ROANOKE TIMES

                         Roanoke Times
                 Copyright (c) 1995, Landmark Communications, Inc.

DATE: SUNDAY, January 1, 1995                   TAG: 9501030087
SECTION: NATL/INTL                    PAGE: A12   EDITION: HOLIDAY 
SOURCE: THE NEW YORK TIMES
DATELINE: BOSTON                                 LENGTH: Short


MOST DISAVOW VIOLENCE - BUT NOT ALL

A New Year's message on the National Pro-Life Newsline Saturday offered up an image of America's abortion clinics as a world of death camps, contract killers and mass murder.

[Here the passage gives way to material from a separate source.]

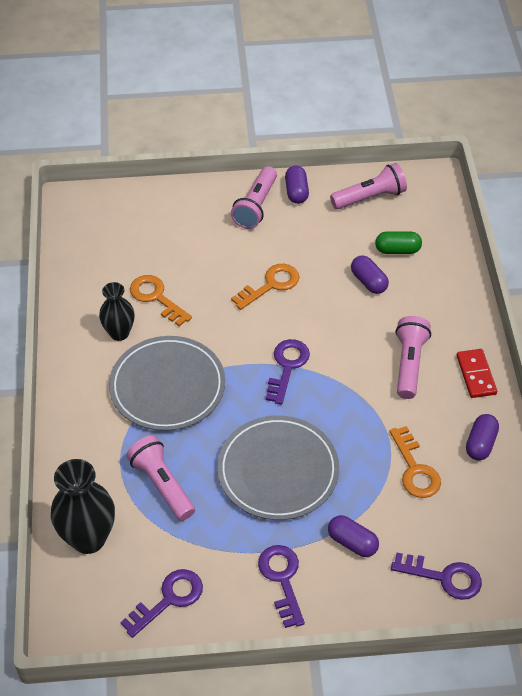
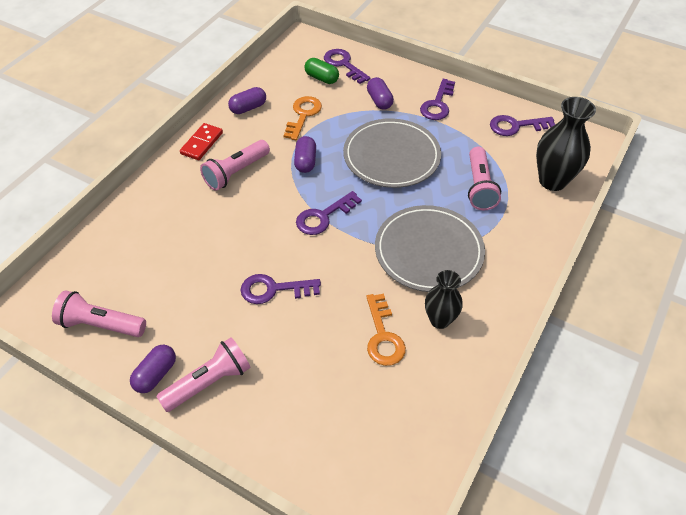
camera: 145 degrees left, 0 degrees up
orange key [231,264,299,310] -> purple key [241,274,321,304]
purple capsule [351,255,389,294] -> purple capsule moved to [294,136,316,173]
green capsule [375,231,422,254] -> green capsule moved to [304,58,339,84]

Another telephone hot line, the Pro-Life Action News in Chicago, predicted an end to laws protecting abortion providers this year and the reversal of a series of measures designed to safeguard women's rights to terminate unwanted pregnancies, even those that resulted from rape or incest.

The Godarchy line in Wichita, Kan., closed with the biblical warning, ``Woe to the bloody city.''

Not one of these telephone hot lines made any mention of the killings of two receptionists on Friday at abortion clinics in Boston. And though many moderate leaders of the anti-abortion movement scrambled to disavow violence, some of the movement's most vocal and radical proponents stepped back from endorsing the murder of clinic doctors and staff, but not too far.

``We're in a war,'' said Don Treshman, the national director of Rescue America, who said his group has a mailing list of more than 30,000 names.

``The only thing is that until recently, the casualties have only been on one side. There are 30 million dead babies, and only five people on the other side, so it's really nothing to get all excited about.''

Some disagreed. ``I am rethinking my position,'' said the Rev. Pat Mahoney, the director of the Christian Defense Coalition.

``There may be a link between advocating the use of force and people acting on it,'' he said.